A hallmark of remodelling is vascular pruning through selected branch regression. Blood flow is a critical parameter that determines whether a vessel persists or regresses (Potente et al., 2011). However, the molecular mechanisms that determine whether a branch is selected for regression remain poorly understood. Another critical step of vascular remodelling is the transition from a small capillary-like vessel, with only few ECs, into larger tubes with many ECs. This increase in vessel size (diameter) is critical for tissue perfusion as it enables adequate flow towards the peripheral capillary bed. Not surprisingly, EC proliferation is a crucial determinant of such circumferential expansion and defects in the proliferative capacity of ECs can have striking effects on vessel size. Though a number of signalling molecules have been implicated in governing endothelial proliferation, little is known about endogenous mechanisms that sense vessel size or provide information about cell density in the endothelial lining. It is also unclear how such “tissue-size checkpoints” are regulated, and relay needs for vessel expansion or regression to the endothelium.
References
Guarani, V., Deflorian, G., Franco, C.A., Kruger, M., Phng, L.K., Bentley, K., Toussaint, L., Dequiedt, F., Mostoslavsky, R., Schmidt, M.H., et al. (2011). Acetylation-dependent regulation of endothelial Notch signalling by the SIRT1 deacetylase. Nature 473, 234-238.

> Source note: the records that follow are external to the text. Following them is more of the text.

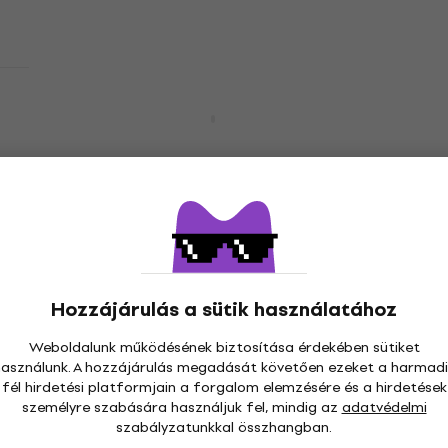
Készleten
Behringer Mic Link Mikrofon előerősítő
Mikrofon előerősítő
5
/5
13 930 Ft
Készleten
Hozzájárulás a sütik használatához
Behringer SMP 1000 Mikrofon
Mint új
Shockmount
Weboldalunk működésének biztosítása érdekében sütiket
használunk. A hozzájárulás megadását követően ezeket a harmadi
Mikrofon Shockmount
fél hirdetési platformjain a forgalom elemzésére és a hirdetések
5
/5
személyre szabására használjuk fel, mindig az
adatvédelmi
11 410 Ft
a következő kóddal
MUZMUZ-5
szabályzatunkkal összhangban.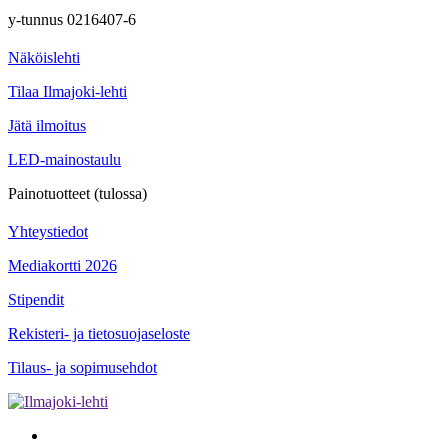
y-tunnus 0216407-6
Näköislehti
Tilaa Ilmajoki-lehti
Jätä ilmoitus
LED-mainostaulu
Painotuotteet (tulossa)
Yhteystiedot
Mediakortti 2026
Stipendit
Rekisteri- ja tietosuojaseloste
Tilaus- ja sopimusehdot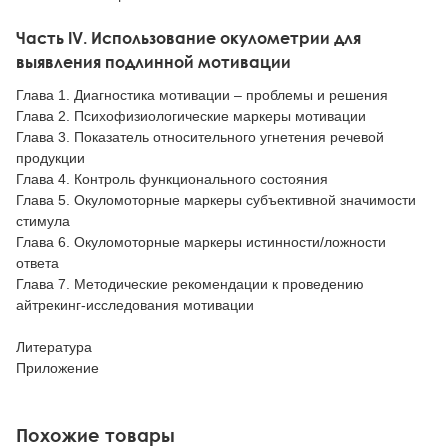
Часть IV. Использование окулометрии для
выявления подлинной мотивации
Глава 1. Диагностика мотивации – проблемы и решения
Глава 2. Психофизиологические маркеры мотивации
Глава 3. Показатель относительного угнетения речевой
продукции
Глава 4. Контроль функционального состояния
Глава 5. Окуломоторные маркеры субъективной значимости
стимула
Глава 6. Окуломоторные маркеры истинности/ложности
ответа
Глава 7. Методические рекомендации к проведению
айтрекинг-исследования мотивации
Литература
Приложение
Похожие товары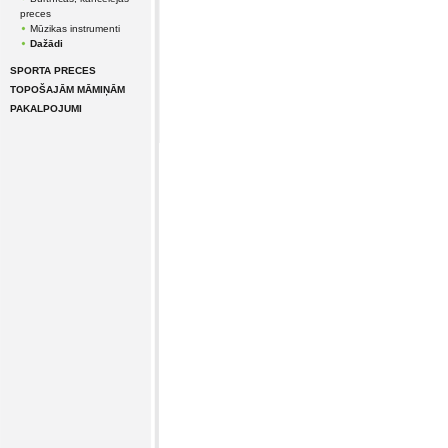
preces
Mūzikas instrumenti
Dažādi
SPORTA PRECES
TOPOŠAJĀM MĀMIŅĀM
PAKALPOJUMI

Oellerich, M.F., and Potente, M. (2012). FOXOs and sirtuins in vascular growth, maintenance, and aging. Circulation Research 110, 1238-1251.
Potente, M., Gerhardt, H., and Carmeliet, P. (2011). Basic and therapeutic aspects of angiogenesis. Cell 146, 873-887.
Potente, M., Ghaeni, L., Baldessari, D., Mostoslavsky, R., Rossig, L., Dequiedt, F., Haendeler, J., Mione, M., Dejana, E., Alt, F.W., et al. (2007). SIRT1 controls endothelial angiogenic functions during vascular growth. Genes & Development 21, 2644-2658.
Potente, M., Urbich, C., Sasaki, K., Hofmann, W.K., Heeschen, C., Aicher, A., Kollipara, R., DePinho, R.A., Zeiher, A.M., and Dimmeler, S. (2005). Involvement of Foxo transcription factors in angiogenesis and postnatal neovascularization. The Journal of Clinical Investigation 115, 2382-2392.